YOUR INSTRUCTIONS: Please write out all the entries exactly, without the pictures.

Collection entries
BEGIN

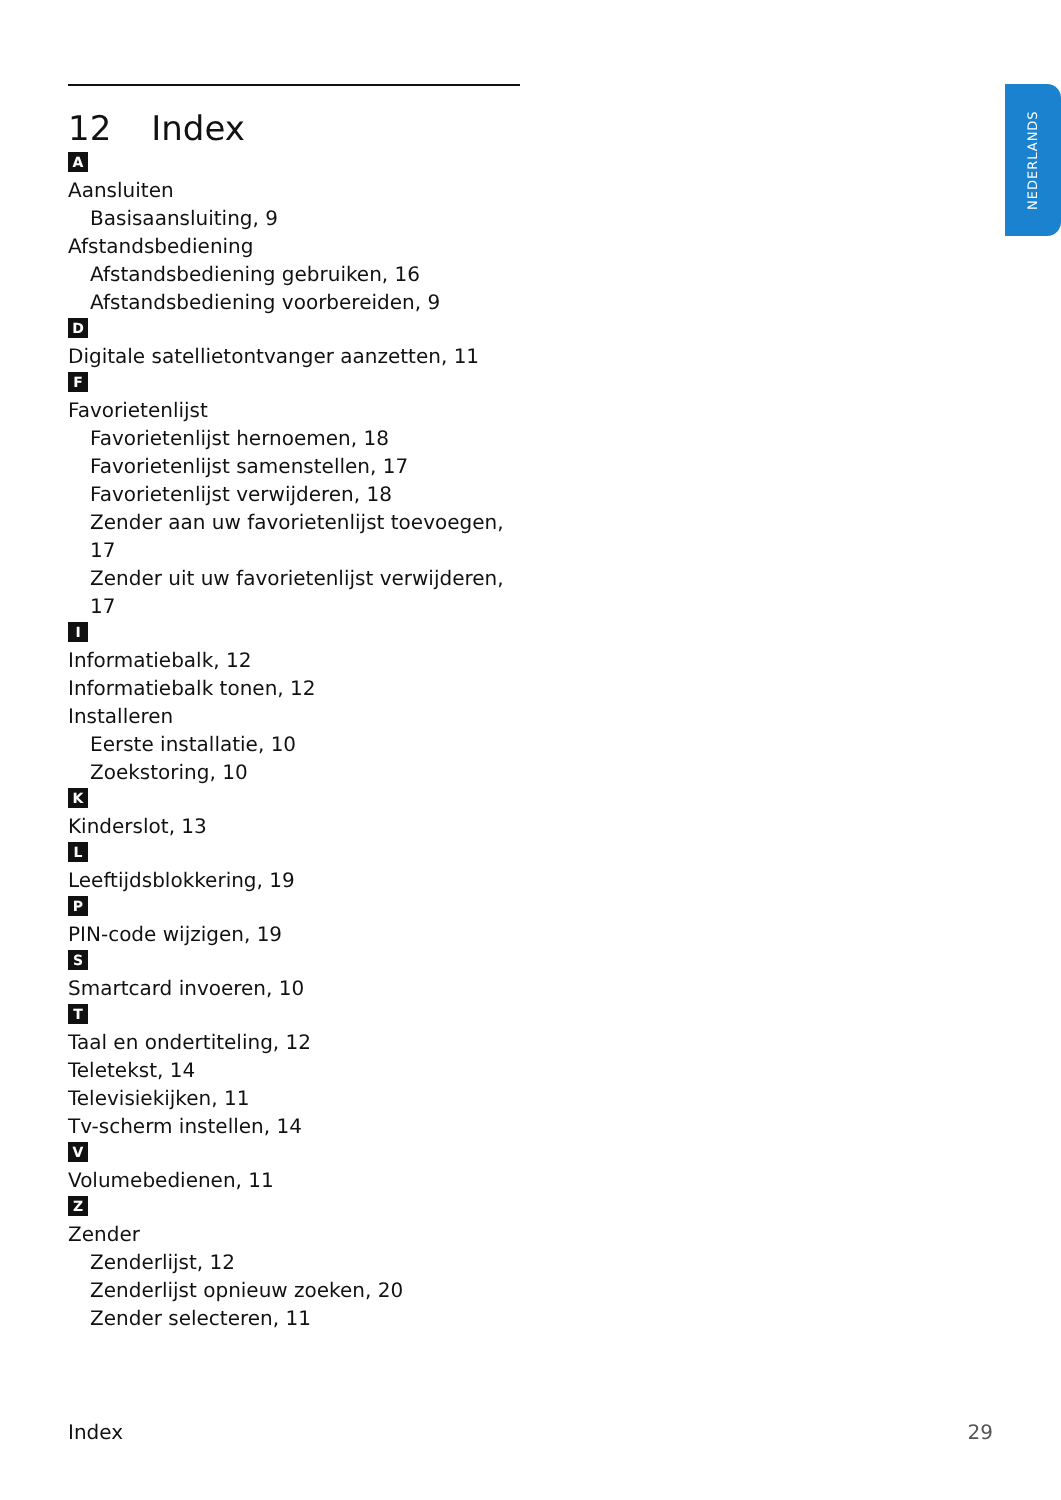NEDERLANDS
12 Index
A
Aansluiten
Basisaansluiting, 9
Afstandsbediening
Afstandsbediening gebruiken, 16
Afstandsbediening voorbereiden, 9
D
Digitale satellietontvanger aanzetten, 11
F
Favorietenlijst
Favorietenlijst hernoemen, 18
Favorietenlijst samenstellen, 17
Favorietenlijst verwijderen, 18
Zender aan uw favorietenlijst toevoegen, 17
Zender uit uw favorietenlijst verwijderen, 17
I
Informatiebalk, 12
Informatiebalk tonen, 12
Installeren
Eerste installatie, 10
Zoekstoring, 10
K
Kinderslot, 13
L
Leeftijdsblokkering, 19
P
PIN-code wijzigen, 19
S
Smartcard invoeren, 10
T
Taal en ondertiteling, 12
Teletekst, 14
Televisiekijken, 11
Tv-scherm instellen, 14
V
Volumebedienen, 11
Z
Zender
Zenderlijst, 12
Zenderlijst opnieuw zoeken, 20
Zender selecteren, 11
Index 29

END

RESULT OF THE EXERCISE:
NEDERLANDS
12 Index
A
Aansluiten
Basisaansluiting, 9
Afstandsbediening
Afstandsbediening gebruiken, 16
Afstandsbediening voorbereiden, 9
D
Digitale satellietontvanger aanzetten, 11
F
Favorietenlijst
Favorietenlijst hernoemen, 18
Favorietenlijst samenstellen, 17
Favorietenlijst verwijderen, 18
Zender aan uw favorietenlijst toevoegen, 17
Zender uit uw favorietenlijst verwijderen, 17
I
Informatiebalk, 12
Informatiebalk tonen, 12
Installeren
Eerste installatie, 10
Zoekstoring, 10
K
Kinderslot, 13
L
Leeftijdsblokkering, 19
P
PIN-code wijzigen, 19
S
Smartcard invoeren, 10
T
Taal en ondertiteling, 12
Teletekst, 14
Televisiekijken, 11
Tv-scherm instellen, 14
V
Volumebedienen, 11
Z
Zender
Zenderlijst, 12
Zenderlijst opnieuw zoeken, 20
Zender selecteren, 11
Index 29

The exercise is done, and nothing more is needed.